■ WHAT TO DO: Return the lines of the listing below verbatim, from the line with "Плюсы colour: light blue -> white" up to and including the last line of the listing, and leave the pictures out of your answer.

■ PROVIDED RECORDS:
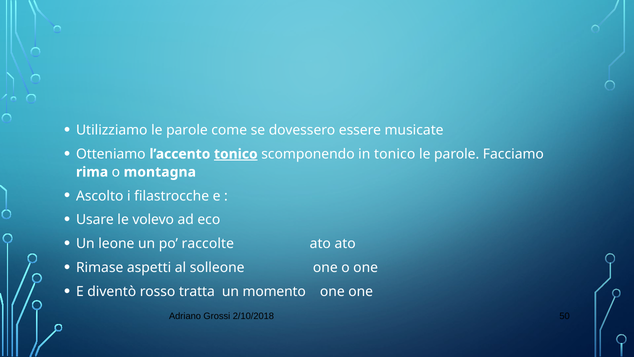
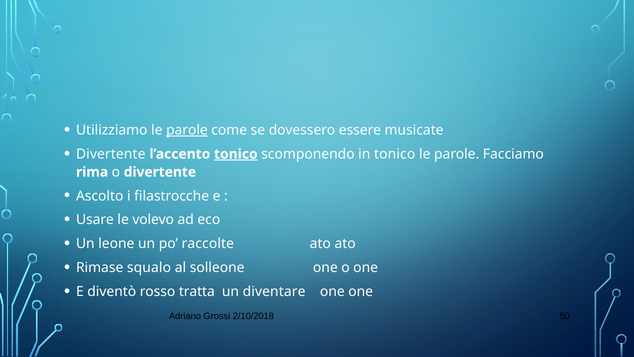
parole at (187, 130) underline: none -> present
Otteniamo at (111, 154): Otteniamo -> Divertente
o montagna: montagna -> divertente
aspetti: aspetti -> squalo
momento: momento -> diventare
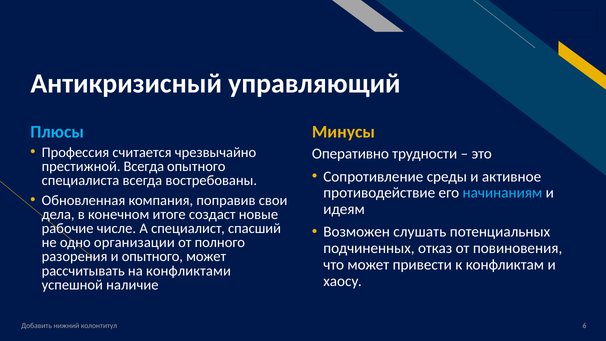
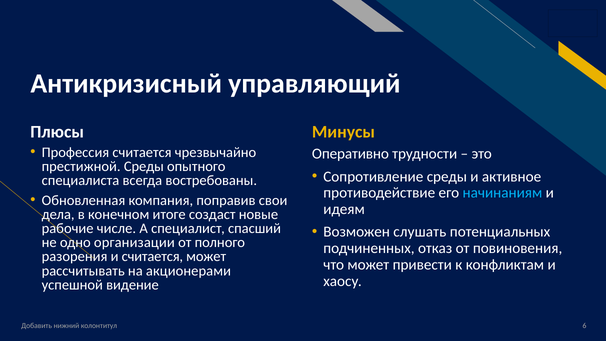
Плюсы colour: light blue -> white
престижной Всегда: Всегда -> Среды
и опытного: опытного -> считается
конфликтами: конфликтами -> акционерами
наличие: наличие -> видение
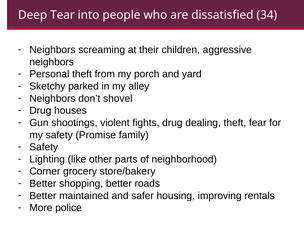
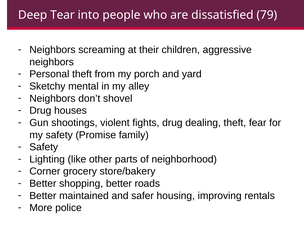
34: 34 -> 79
parked: parked -> mental
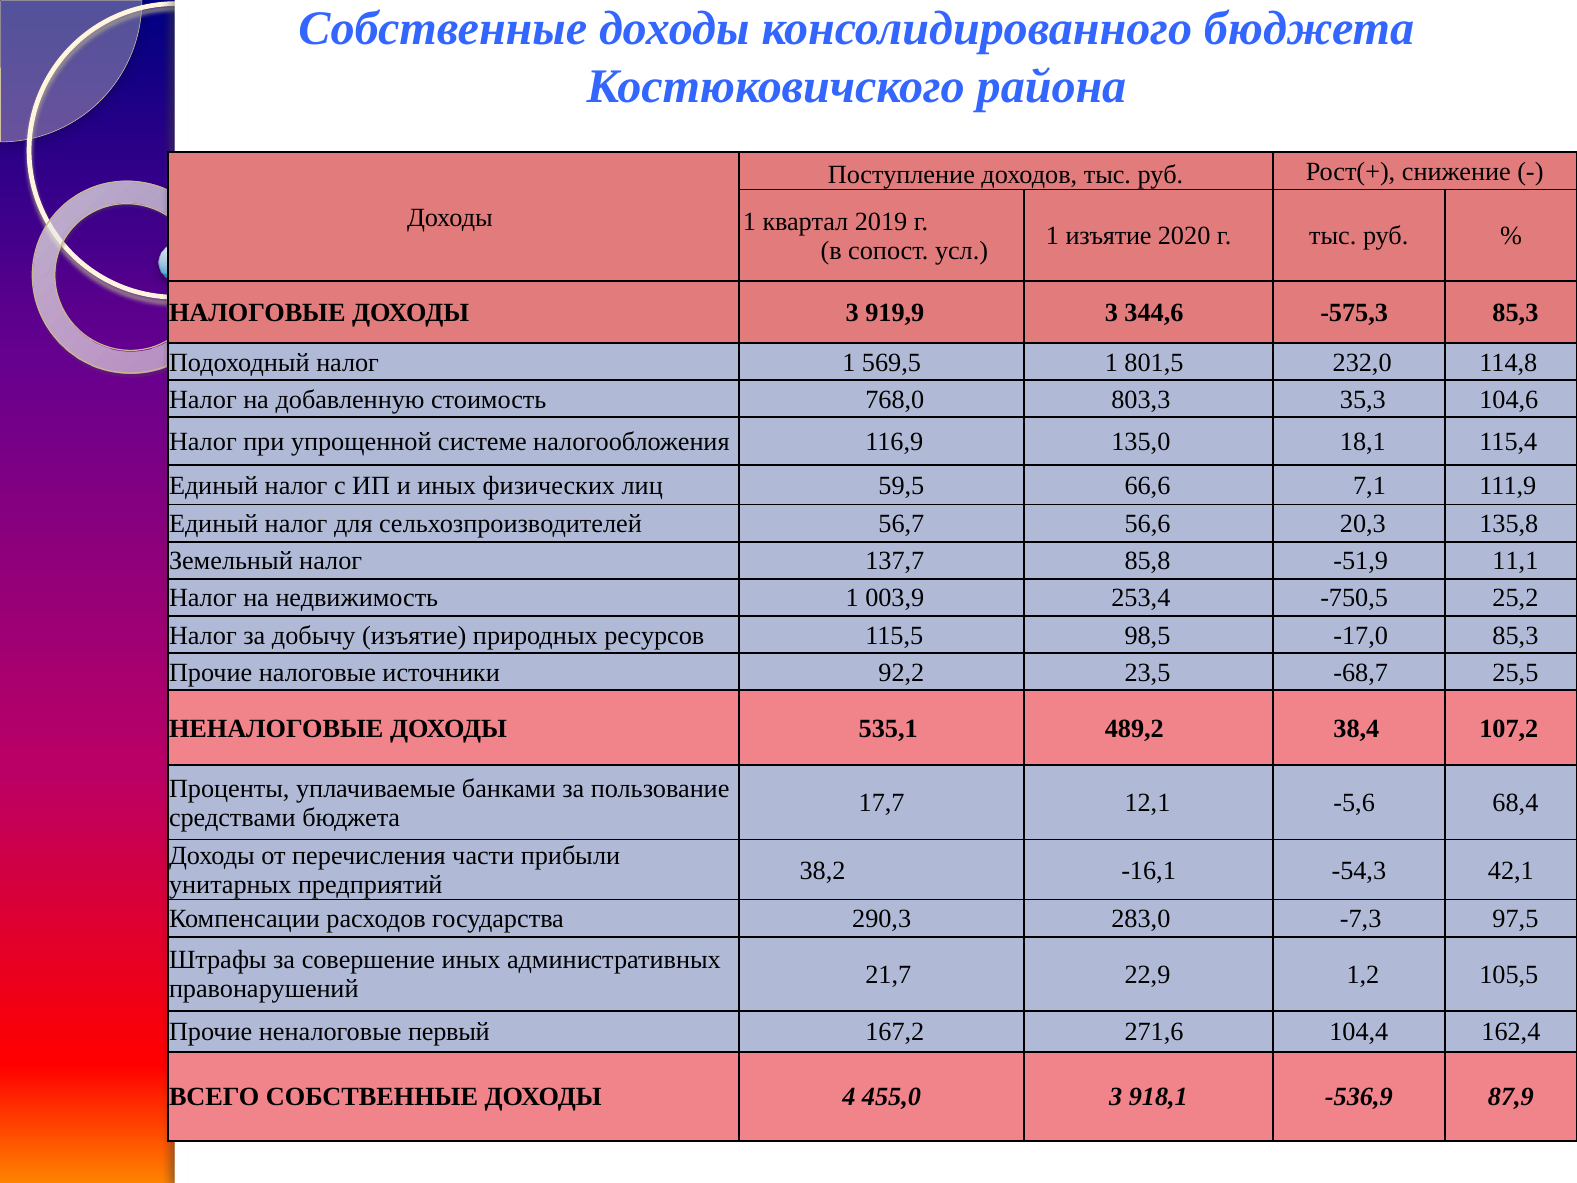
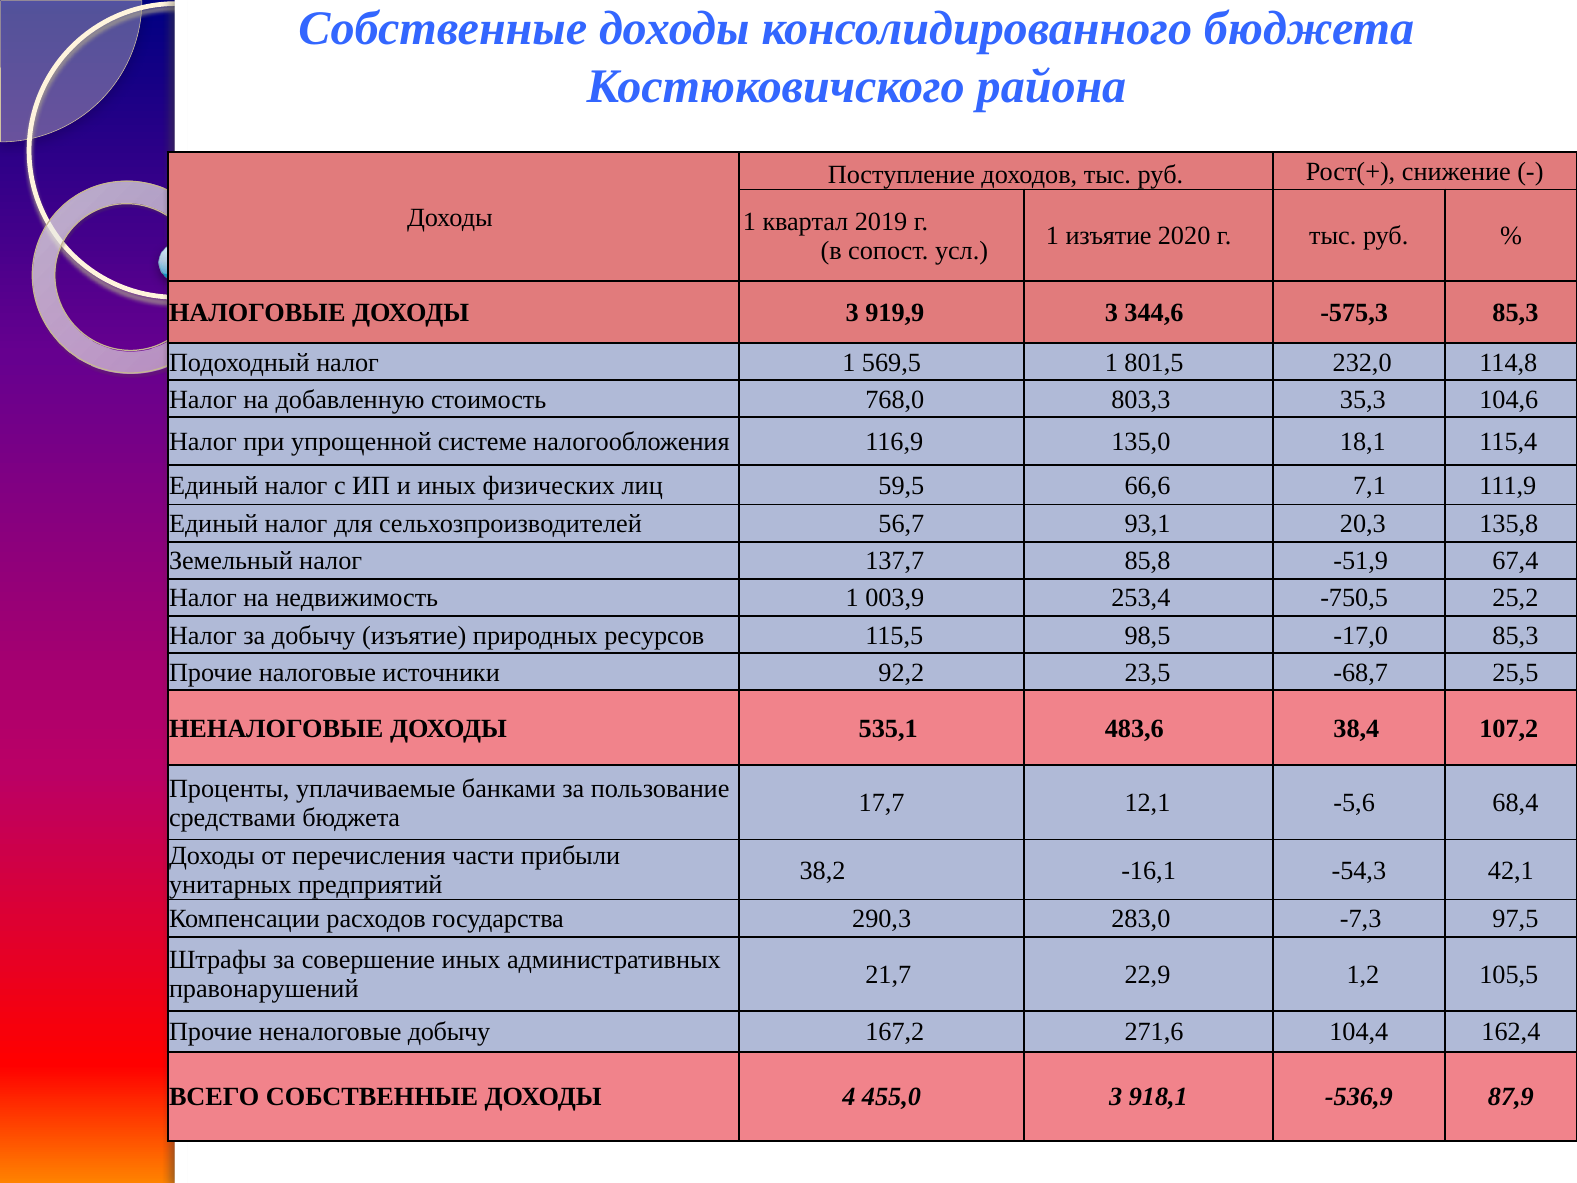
56,6: 56,6 -> 93,1
11,1: 11,1 -> 67,4
489,2: 489,2 -> 483,6
неналоговые первый: первый -> добычу
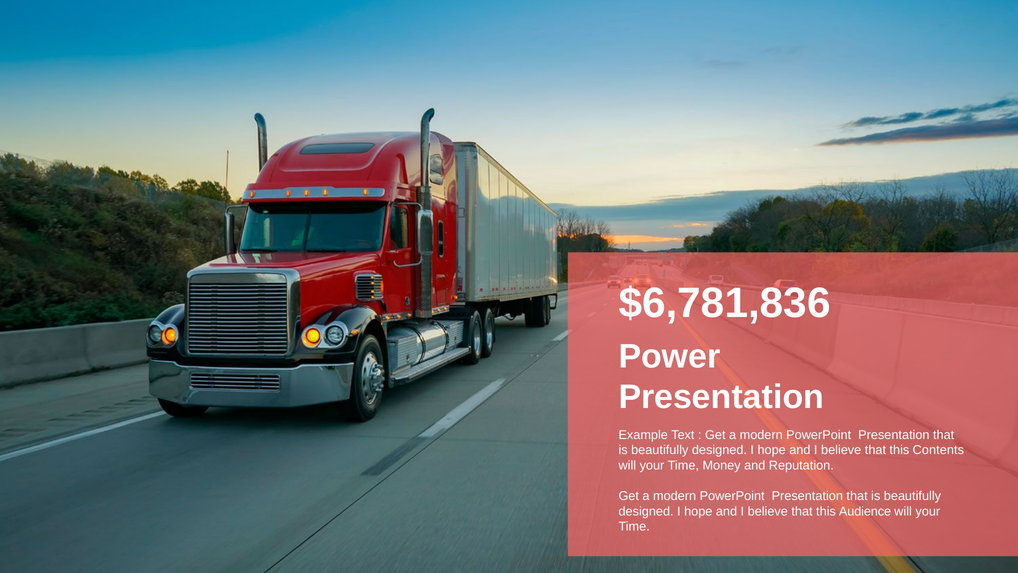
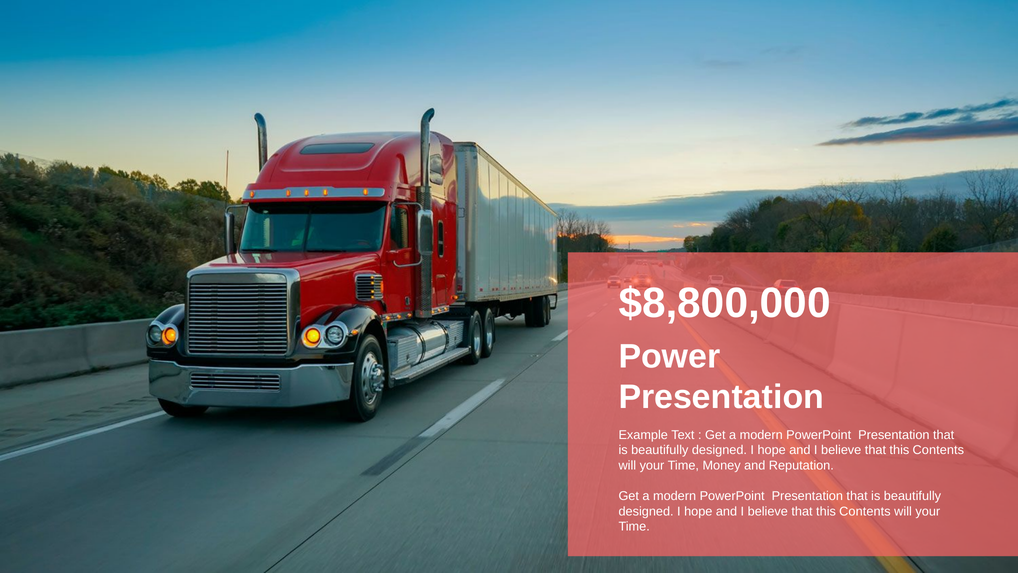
$6,781,836: $6,781,836 -> $8,800,000
Audience at (865, 511): Audience -> Contents
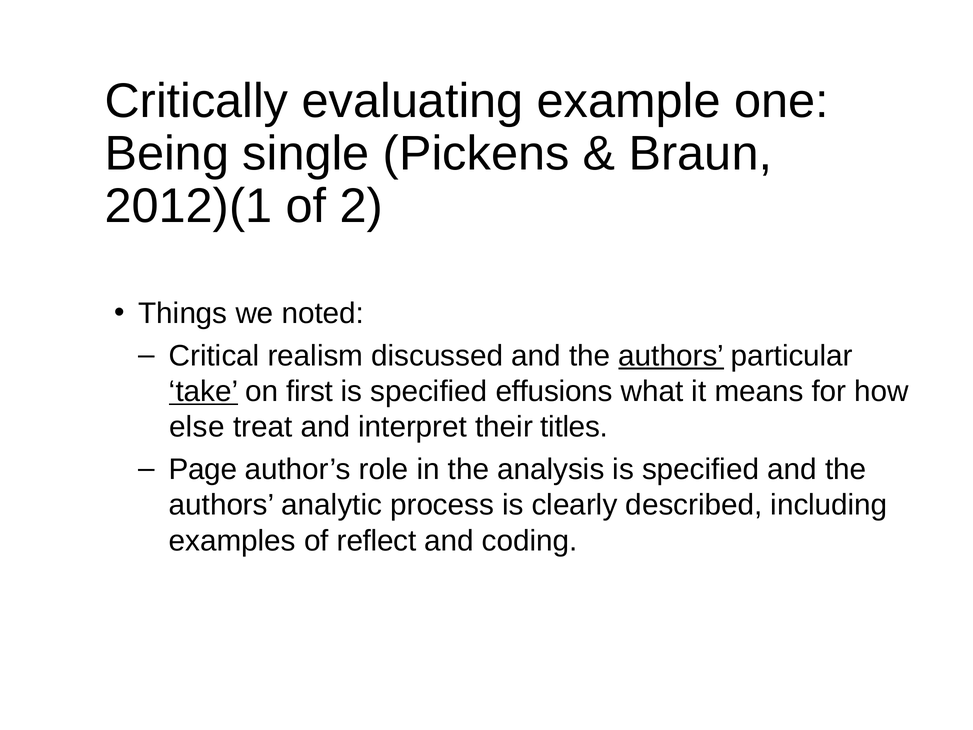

■ CORRECT RESPONSE:
Плюсы colour: light blue -> white
престижной Всегда: Всегда -> Среды
и опытного: опытного -> считается
конфликтами: конфликтами -> акционерами
наличие: наличие -> видение
34: 34 -> 79
parked: parked -> mental
56,6: 56,6 -> 93,1
11,1: 11,1 -> 67,4
489,2: 489,2 -> 483,6
неналоговые первый: первый -> добычу
$6,781,836: $6,781,836 -> $8,800,000
Audience at (865, 511): Audience -> Contents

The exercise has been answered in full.